*TASK*. Retype every line from the start of the data down to and including the line with "right wrist: (190, 251)". Skip the pictures.

┄┄┄┄┄┄

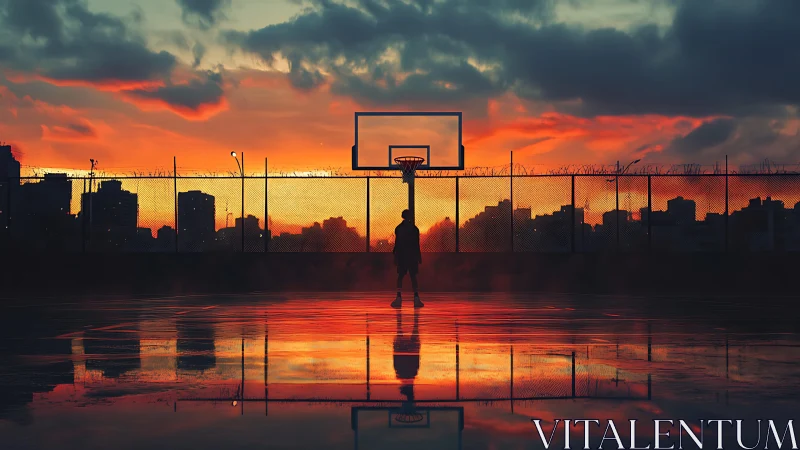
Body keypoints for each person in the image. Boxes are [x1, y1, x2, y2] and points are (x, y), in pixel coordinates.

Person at [391, 209, 423, 308]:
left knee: (400, 276)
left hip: (402, 255)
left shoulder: (399, 228)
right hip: (412, 255)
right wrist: (418, 256)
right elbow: (417, 244)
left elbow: (397, 244)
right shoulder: (414, 229)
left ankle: (398, 297)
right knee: (413, 276)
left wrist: (396, 256)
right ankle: (416, 298)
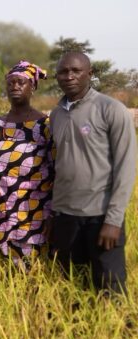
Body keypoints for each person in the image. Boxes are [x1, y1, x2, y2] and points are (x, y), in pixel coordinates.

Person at [48, 52, 137, 293]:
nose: (69, 76)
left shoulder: (110, 109)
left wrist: (113, 220)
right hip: (66, 216)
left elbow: (126, 167)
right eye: (63, 72)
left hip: (100, 216)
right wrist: (54, 216)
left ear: (90, 74)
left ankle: (115, 330)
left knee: (110, 288)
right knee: (74, 286)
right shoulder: (56, 115)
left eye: (76, 71)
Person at [0, 60, 54, 268]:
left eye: (21, 83)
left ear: (32, 87)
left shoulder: (45, 125)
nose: (14, 87)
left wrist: (54, 214)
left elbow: (56, 171)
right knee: (3, 273)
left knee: (32, 272)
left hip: (34, 213)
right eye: (11, 83)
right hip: (0, 213)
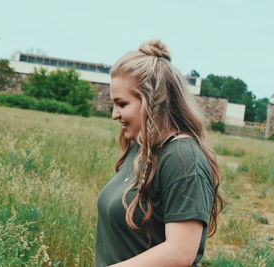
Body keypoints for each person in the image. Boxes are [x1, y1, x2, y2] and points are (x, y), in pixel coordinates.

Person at [96, 40, 224, 267]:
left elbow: (180, 252)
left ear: (152, 100)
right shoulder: (140, 147)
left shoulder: (183, 158)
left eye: (122, 104)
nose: (114, 114)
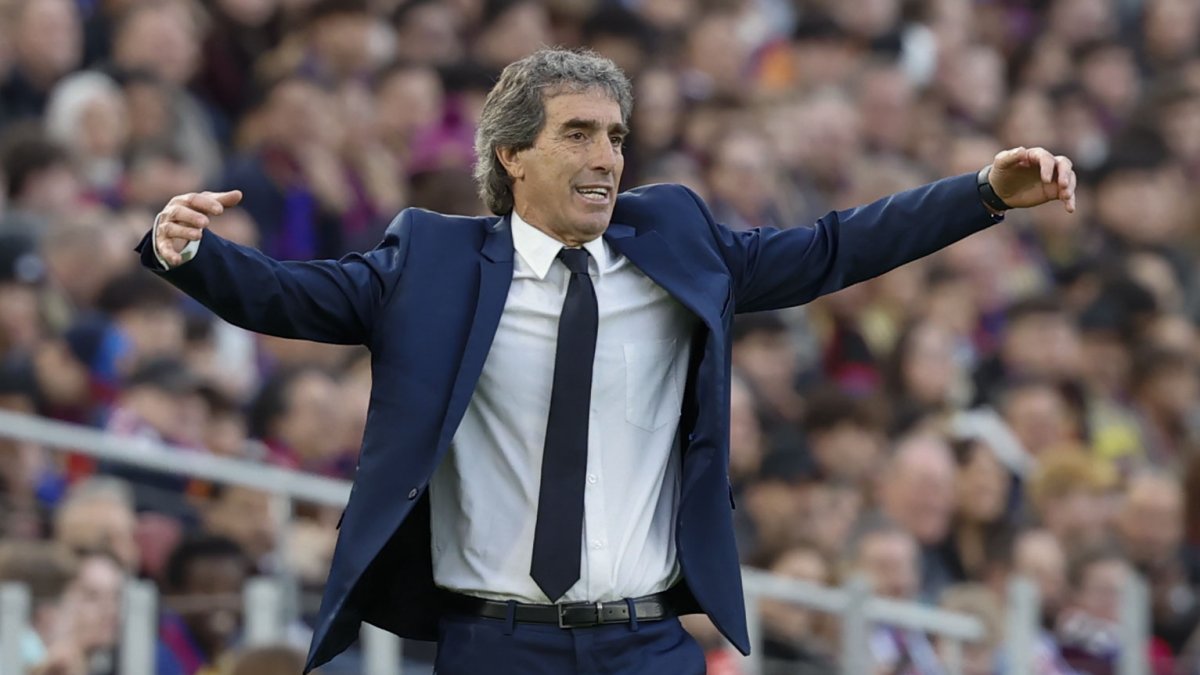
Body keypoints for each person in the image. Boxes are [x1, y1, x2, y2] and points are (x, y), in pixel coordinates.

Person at [139, 48, 1077, 674]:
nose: (606, 157)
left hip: (647, 644)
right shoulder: (431, 262)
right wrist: (190, 251)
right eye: (578, 134)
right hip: (493, 641)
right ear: (511, 155)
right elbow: (294, 298)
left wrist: (982, 192)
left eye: (617, 136)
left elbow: (835, 246)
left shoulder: (680, 243)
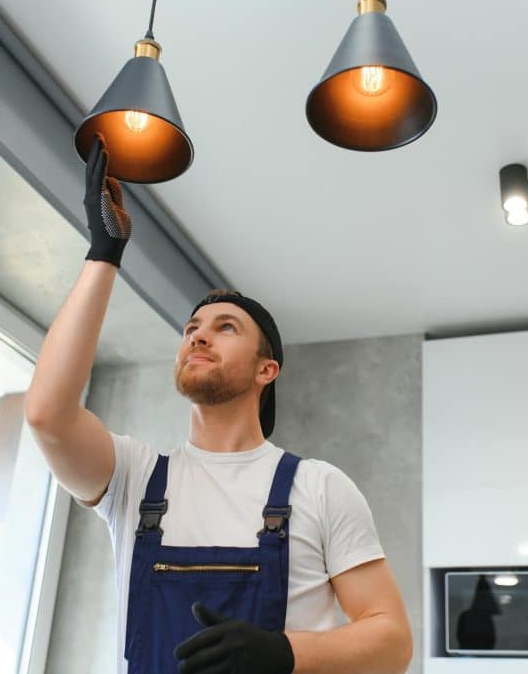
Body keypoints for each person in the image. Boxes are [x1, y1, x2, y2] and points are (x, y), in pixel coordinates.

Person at [24, 135, 412, 674]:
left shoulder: (318, 488)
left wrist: (285, 651)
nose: (199, 337)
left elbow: (392, 641)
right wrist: (104, 252)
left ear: (265, 370)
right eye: (192, 329)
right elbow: (47, 414)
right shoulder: (136, 480)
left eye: (225, 328)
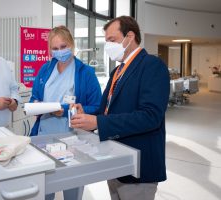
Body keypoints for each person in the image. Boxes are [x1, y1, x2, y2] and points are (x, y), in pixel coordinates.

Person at [70, 16, 170, 200]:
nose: (107, 46)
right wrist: (88, 117)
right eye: (106, 41)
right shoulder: (117, 72)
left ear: (129, 36)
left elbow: (150, 117)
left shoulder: (152, 66)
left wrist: (98, 121)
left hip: (139, 168)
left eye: (112, 40)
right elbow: (106, 111)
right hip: (115, 162)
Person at [30, 26, 102, 200]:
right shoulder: (45, 70)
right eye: (55, 49)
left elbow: (97, 107)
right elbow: (34, 97)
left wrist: (66, 111)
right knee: (45, 188)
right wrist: (35, 104)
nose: (60, 52)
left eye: (63, 47)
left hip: (73, 139)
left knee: (72, 188)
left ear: (71, 45)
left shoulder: (86, 73)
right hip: (44, 137)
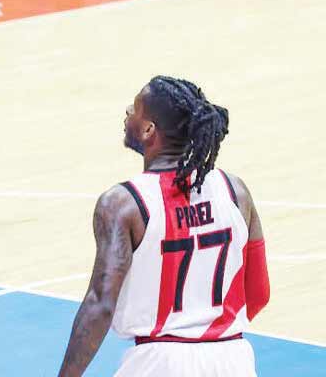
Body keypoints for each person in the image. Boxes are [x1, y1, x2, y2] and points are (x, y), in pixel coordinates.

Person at [56, 76, 269, 376]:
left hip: (159, 362)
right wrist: (207, 331)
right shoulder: (236, 192)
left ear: (148, 130)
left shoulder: (123, 203)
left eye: (136, 108)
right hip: (234, 359)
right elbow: (258, 293)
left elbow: (100, 305)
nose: (128, 111)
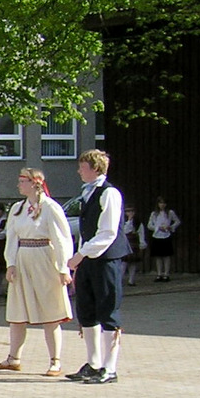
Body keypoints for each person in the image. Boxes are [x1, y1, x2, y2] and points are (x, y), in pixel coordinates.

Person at [0, 168, 73, 376]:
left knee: (51, 313)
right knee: (17, 312)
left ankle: (55, 361)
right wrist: (10, 263)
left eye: (22, 181)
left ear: (35, 183)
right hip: (23, 259)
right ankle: (13, 358)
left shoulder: (51, 207)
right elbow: (11, 237)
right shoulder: (17, 208)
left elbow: (61, 239)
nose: (18, 185)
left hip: (45, 259)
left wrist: (63, 268)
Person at [67, 149, 130, 384]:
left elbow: (108, 232)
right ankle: (93, 363)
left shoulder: (109, 193)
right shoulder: (88, 192)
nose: (78, 171)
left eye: (82, 167)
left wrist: (81, 254)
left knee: (108, 310)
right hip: (88, 260)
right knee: (87, 311)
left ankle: (109, 367)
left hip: (105, 260)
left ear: (95, 168)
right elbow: (85, 230)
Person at [147, 196, 181, 281]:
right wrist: (157, 228)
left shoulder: (170, 213)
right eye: (160, 203)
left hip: (166, 236)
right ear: (158, 204)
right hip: (157, 236)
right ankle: (159, 274)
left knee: (166, 256)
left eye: (164, 203)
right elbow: (149, 225)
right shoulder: (154, 213)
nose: (162, 205)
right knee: (158, 256)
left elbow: (177, 221)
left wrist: (170, 227)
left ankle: (166, 274)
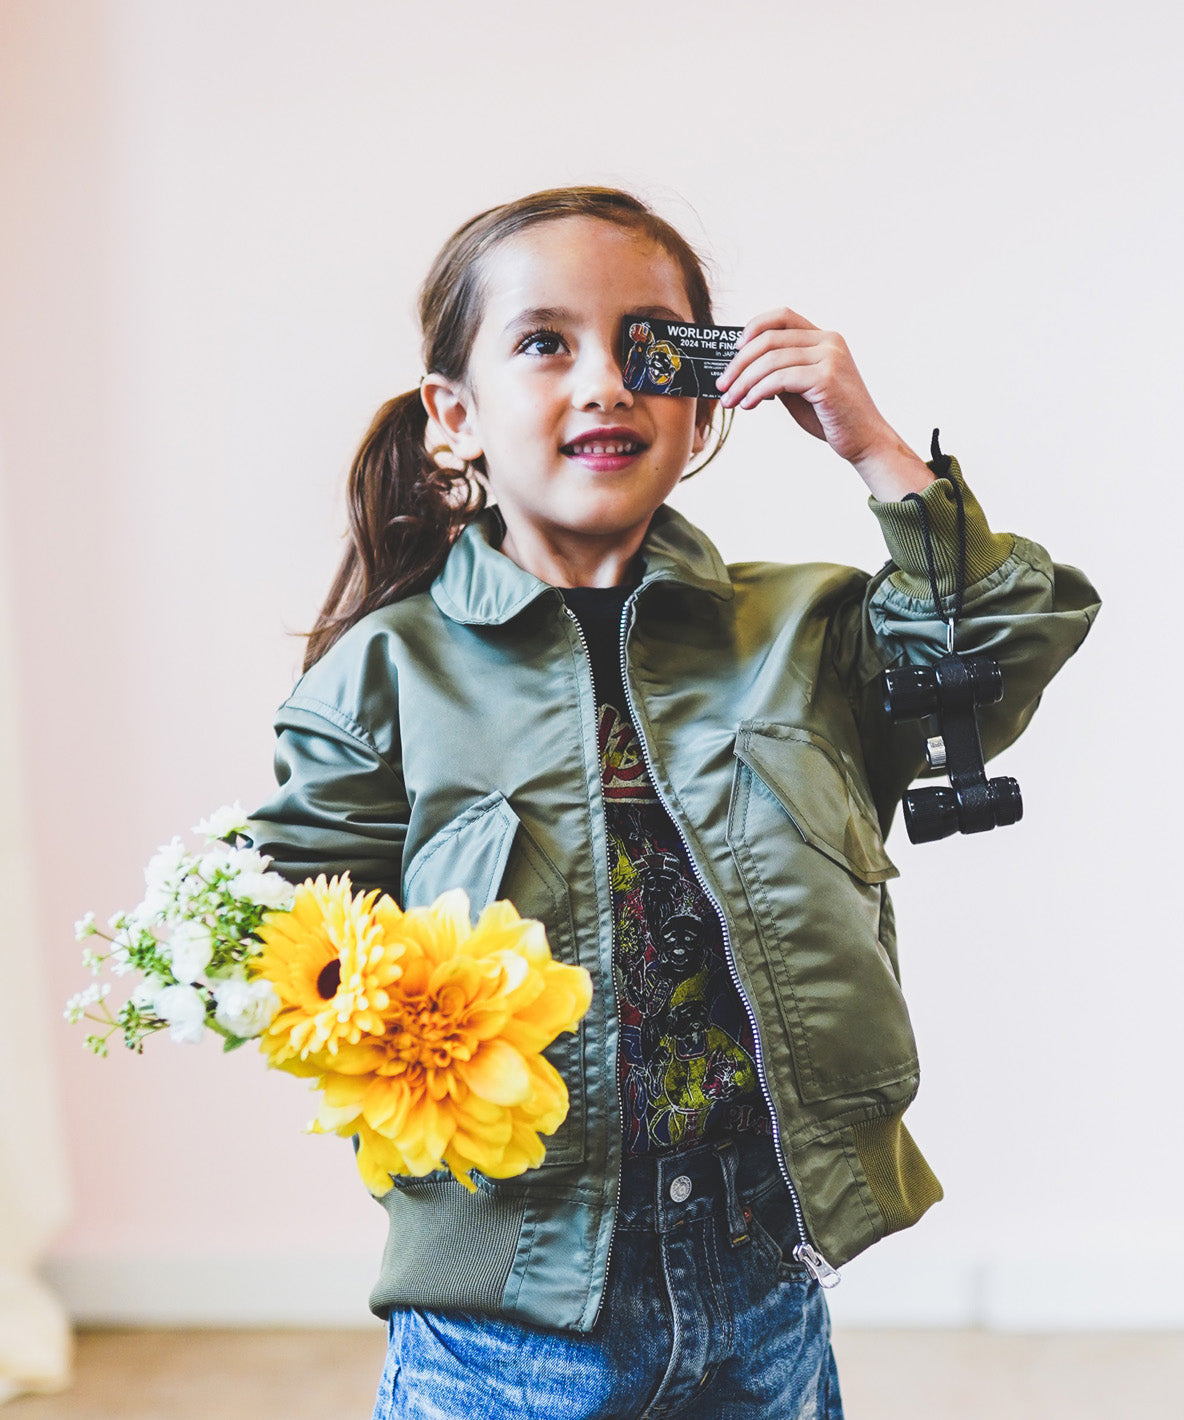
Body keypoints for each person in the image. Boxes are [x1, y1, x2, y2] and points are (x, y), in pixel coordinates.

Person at [246, 186, 1099, 1419]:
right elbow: (301, 970)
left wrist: (869, 443)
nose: (604, 382)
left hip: (760, 1288)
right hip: (504, 1323)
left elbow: (1006, 635)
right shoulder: (380, 677)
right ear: (455, 416)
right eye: (545, 343)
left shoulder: (803, 632)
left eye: (647, 346)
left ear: (704, 398)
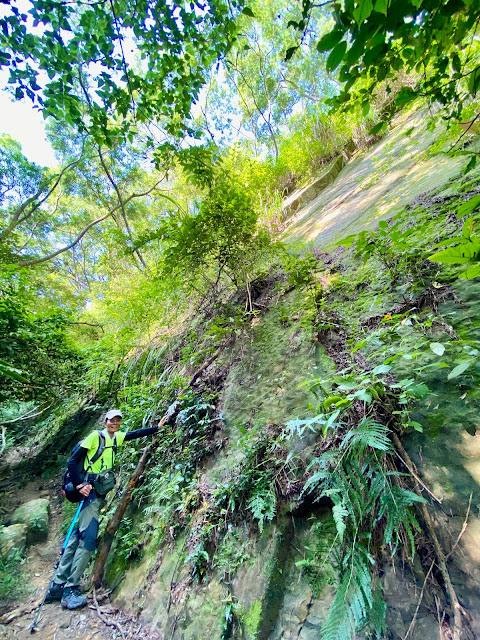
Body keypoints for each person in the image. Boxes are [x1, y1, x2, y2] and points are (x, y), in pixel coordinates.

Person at [45, 409, 159, 610]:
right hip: (88, 494)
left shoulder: (116, 438)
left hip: (96, 494)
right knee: (88, 540)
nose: (115, 423)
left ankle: (57, 584)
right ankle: (70, 588)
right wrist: (80, 485)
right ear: (105, 422)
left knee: (75, 537)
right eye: (111, 420)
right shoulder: (95, 437)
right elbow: (72, 462)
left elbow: (135, 434)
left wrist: (157, 428)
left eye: (118, 420)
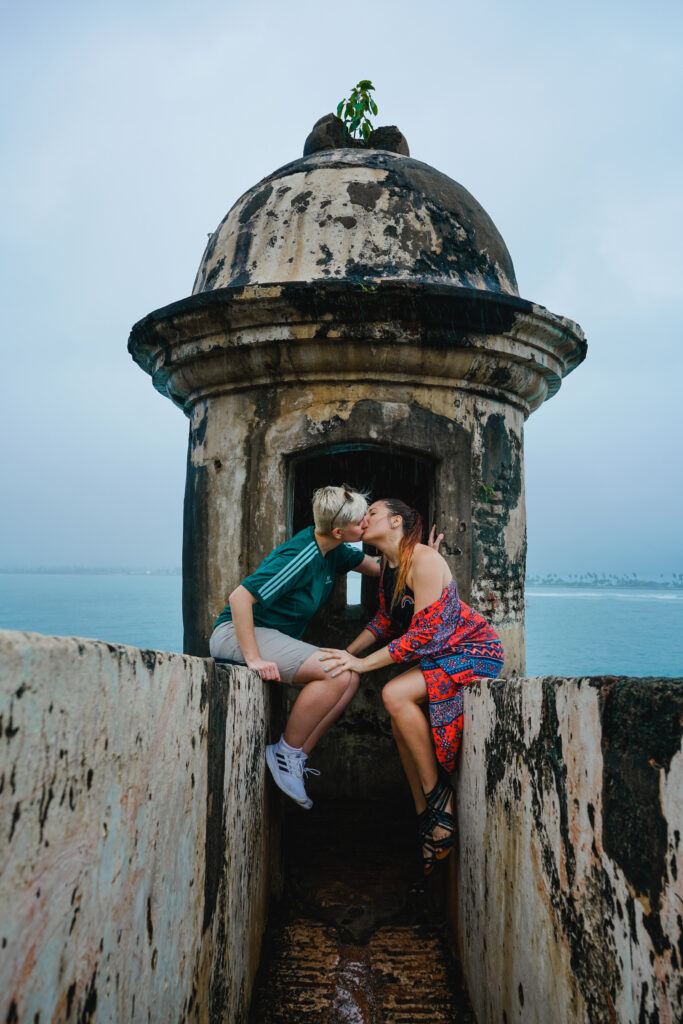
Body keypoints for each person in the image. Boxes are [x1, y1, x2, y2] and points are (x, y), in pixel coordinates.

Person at [319, 498, 504, 873]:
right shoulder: (391, 566)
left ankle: (440, 800)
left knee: (393, 693)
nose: (363, 517)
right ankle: (426, 815)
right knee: (397, 717)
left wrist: (361, 665)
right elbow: (385, 621)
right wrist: (344, 654)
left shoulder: (425, 560)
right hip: (439, 653)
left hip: (473, 649)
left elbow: (420, 637)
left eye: (371, 513)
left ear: (396, 521)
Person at [209, 484, 379, 810]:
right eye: (361, 522)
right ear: (339, 530)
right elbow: (240, 598)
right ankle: (284, 753)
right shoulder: (300, 556)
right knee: (336, 673)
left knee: (351, 678)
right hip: (237, 633)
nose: (366, 525)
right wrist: (254, 658)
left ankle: (295, 756)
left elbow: (377, 567)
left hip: (267, 632)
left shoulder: (334, 549)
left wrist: (418, 552)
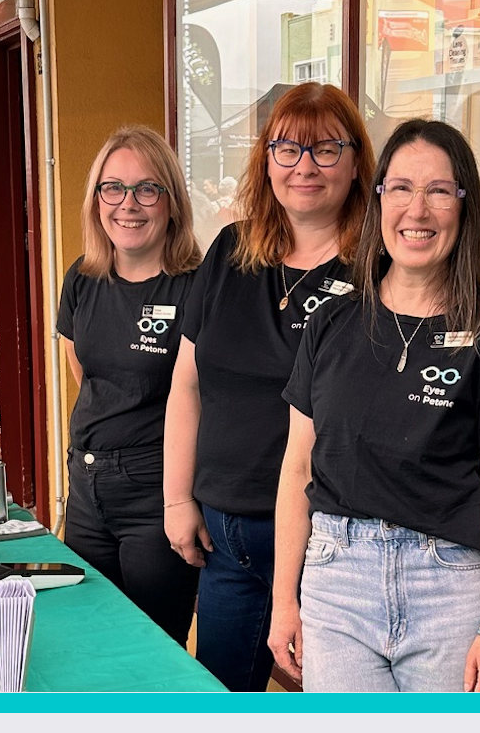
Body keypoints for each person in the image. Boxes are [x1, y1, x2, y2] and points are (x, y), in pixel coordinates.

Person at [269, 119, 480, 693]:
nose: (417, 210)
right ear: (378, 200)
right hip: (337, 580)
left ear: (463, 207)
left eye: (439, 191)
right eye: (400, 188)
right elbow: (297, 468)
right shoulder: (332, 323)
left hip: (448, 587)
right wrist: (282, 601)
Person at [162, 82, 375, 691]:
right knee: (224, 694)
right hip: (224, 535)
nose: (304, 167)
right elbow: (186, 385)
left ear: (357, 162)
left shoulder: (376, 271)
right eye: (287, 149)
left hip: (329, 540)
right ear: (266, 161)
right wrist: (179, 499)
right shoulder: (231, 249)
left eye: (327, 149)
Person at [58, 125, 204, 647]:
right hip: (87, 485)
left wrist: (178, 498)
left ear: (171, 201)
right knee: (91, 638)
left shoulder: (197, 285)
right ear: (97, 200)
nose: (129, 205)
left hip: (156, 489)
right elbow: (87, 374)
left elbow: (202, 397)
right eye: (113, 188)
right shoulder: (82, 278)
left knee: (151, 649)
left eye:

┄┄┄┄┄┄

*EXERCISE SOLUTION*.
Body keypoints for each person in the image. Boxes are [x1, y1, x2, y2] and points are (x, y), in pixel coordinates.

Person at [391, 209, 423, 308]:
left knee: (400, 276)
left hip: (402, 255)
left shoulder: (399, 228)
right hip: (412, 255)
right wrist: (418, 256)
right elbow: (417, 244)
left elbow: (397, 244)
right shoulder: (414, 229)
left ankle: (398, 297)
right knee: (413, 276)
left wrist: (396, 256)
right ankle: (416, 298)
Body keypoints for each person in the image. Boxes are [x1, y1, x2, y2] and points are (x, y), in pixel coordinates.

Person at [48, 52, 137, 293]:
nose: (69, 76)
left shoulder: (110, 109)
left wrist: (113, 220)
right hip: (66, 216)
left elbow: (126, 167)
right eye: (63, 72)
left hip: (100, 216)
right wrist: (54, 216)
left ear: (90, 74)
left ankle: (115, 330)
left knee: (110, 288)
right knee: (74, 286)
right shoulder: (56, 115)
left eye: (76, 71)
Person at [0, 60, 54, 268]:
left eye: (21, 83)
left ear: (32, 87)
left shoulder: (45, 125)
nose: (14, 87)
left wrist: (54, 214)
left elbow: (56, 171)
right knee: (3, 273)
left knee: (32, 272)
left hip: (34, 213)
right eye: (11, 83)
right hip: (0, 213)
Body keypoints for each person in the image. Boxes are [x1, y1, x2, y2] and points are (x, y), in pixel coordinates.

Person at [96, 40, 224, 267]:
left elbow: (180, 252)
left ear: (152, 100)
right shoulder: (140, 147)
left shoulder: (183, 158)
left eye: (122, 104)
nose: (114, 114)
Body keypoints for each person in the image. Boxes are [x1, y1, x2, y2] and points are (x, y), in pixel coordinates.

Person at [139, 48, 1077, 674]:
nose: (606, 157)
left hip: (647, 644)
right shoulder: (431, 262)
right wrist: (190, 251)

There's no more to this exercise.